Managed care organizations such as HMOs are used as sites for med­ical student education in some medical schools. There were 18 medical schools where all students spent time in a managed care organization at some time during the curriculum, 60 schools where some students spent time, and 47 schools where no students spent time. During the preclini­cal years, managed care organizations were used as teaching sites for physical diagnosis and introduction to clinical medicine courses, as well as for preceptorships and other courses designed to acquaint students with medical practice in the community. In the third and fourth years, managed care organizations were used as clerkship sites, mainly in med­icine, pediatrics, and family medicine, out also for other clerkships in some schools.

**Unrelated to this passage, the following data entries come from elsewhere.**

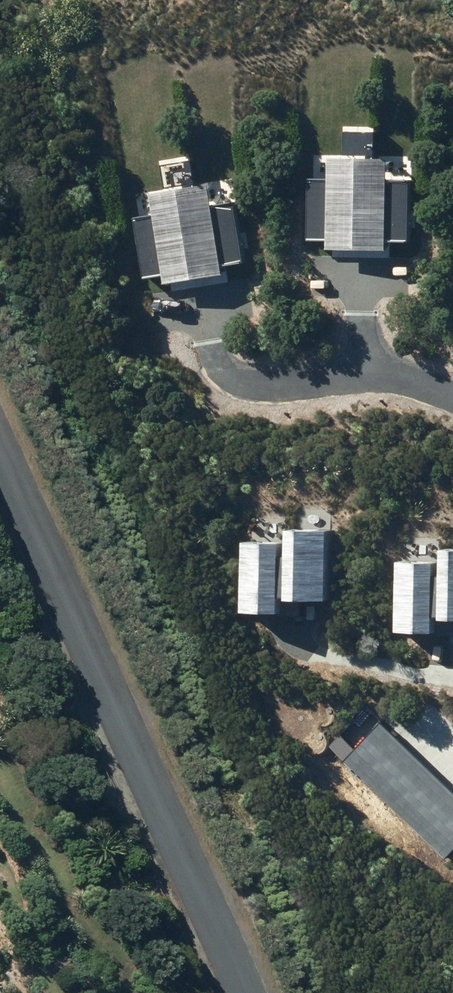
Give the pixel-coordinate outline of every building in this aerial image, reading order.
[(346,132),(346,158),(335,158),(335,180),(312,180),(311,242),(332,242),(331,260),(392,260),(392,243),(413,243),(414,178),(394,178),(394,159),(377,158),(377,132),(346,132)] [(161,161),(164,188),(158,189),(161,214),(139,217),(147,280),(168,278),(169,289),(231,281),(229,265),(249,263),(242,202),(220,205),(217,182),(199,184),(196,156),(161,161)] [(299,532),(300,602),(336,602),(335,531),(299,532)] [(254,544),(255,615),(290,614),(289,543),(254,544)] [(406,562),(406,633),(442,633),(441,562),(406,562)] [(448,860),(452,855),(452,792),(374,712),(337,749),(448,860)]
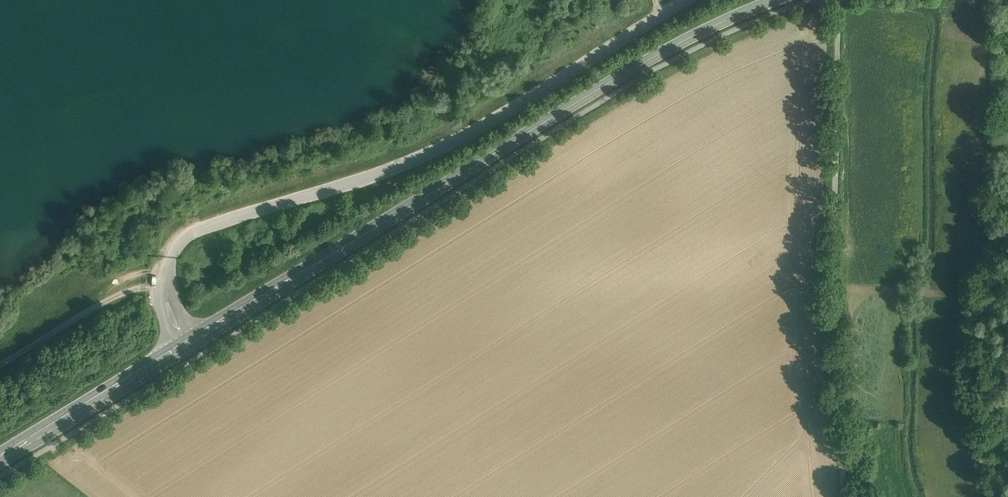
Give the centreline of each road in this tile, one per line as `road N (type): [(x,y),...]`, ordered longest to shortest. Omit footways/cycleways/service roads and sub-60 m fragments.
road 1 (tertiary): [(0,458),(704,29),(772,0)]
road 2 (track): [(843,0),(829,299),(852,496)]
road 3 (track): [(167,291),(128,290),(0,365)]

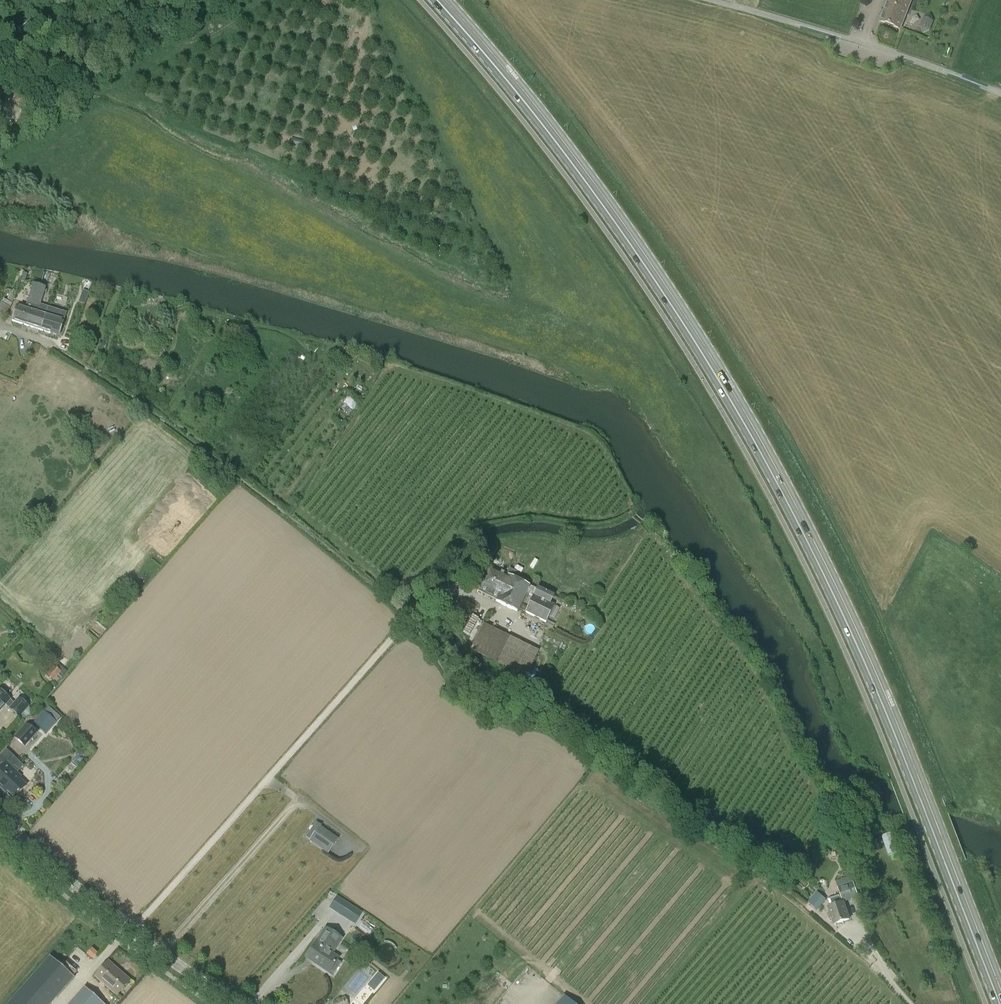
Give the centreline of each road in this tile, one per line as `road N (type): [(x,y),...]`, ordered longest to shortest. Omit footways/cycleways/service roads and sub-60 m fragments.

VIII. The following text will give you some information about

evaluation of student performance in USA colleges and

universities. Comment on the following.

                1. Step 1 examination.

                2. Step 2 examination.

                3. The evaluation of the clinical process.

EVALUATION OF STUDENT PERFORMANCE

In the 1994-1995 academic year, 110 schools required students to take Step 1 of the US Medical Licensing Examination (USMLE), and 87 schools required a passing grade for advancement or graduation. Ninety- seven schools required students to take Step 2 of the examination, and 53 schools required a passing grade for advancement or graduation. Of the 97 schools that required students to take both Stop 1 and Step 2, 52 re­quired a passing score on both examinations. The number of schools that required a passing grade in both Steps 1 and 2 was 51 in 1992-1993 and 52 in 1993-1994.

Subject examinations of the National Board of Medical Examiners are used in one or more disciplines in 113 schools. The individual subject tests are used as follows: anatomy (20 schools), behavioral science (12 schools), biochemistry (26 schools), microbiology (28 schools), patholo­gy (35 schools), pharmacology (23 schools), physiology (22 schools), fam­ily medicine (21 schools), medicine (94 schools), obstetrics-gynaecology (90 schools), pediatrics (78 schools), psychiatry (69 schools), and surgery (73 schools).

The use of standardized patients has been advocated to introduce con­sistency into the clinical evaluation process and to supplement evaluations performed by faculty members and house staff. In 76 schools, standard­ized patients were used in evaluation during a basic course in which inter­viewing physical examination skills were taught, and in 69 of these schools, the results from these evaluations were considered in decisions about student progress. In 53 schools, standardized patients were used in clinical clerkship examinations, and in all cases these results were used as part of progress decisions.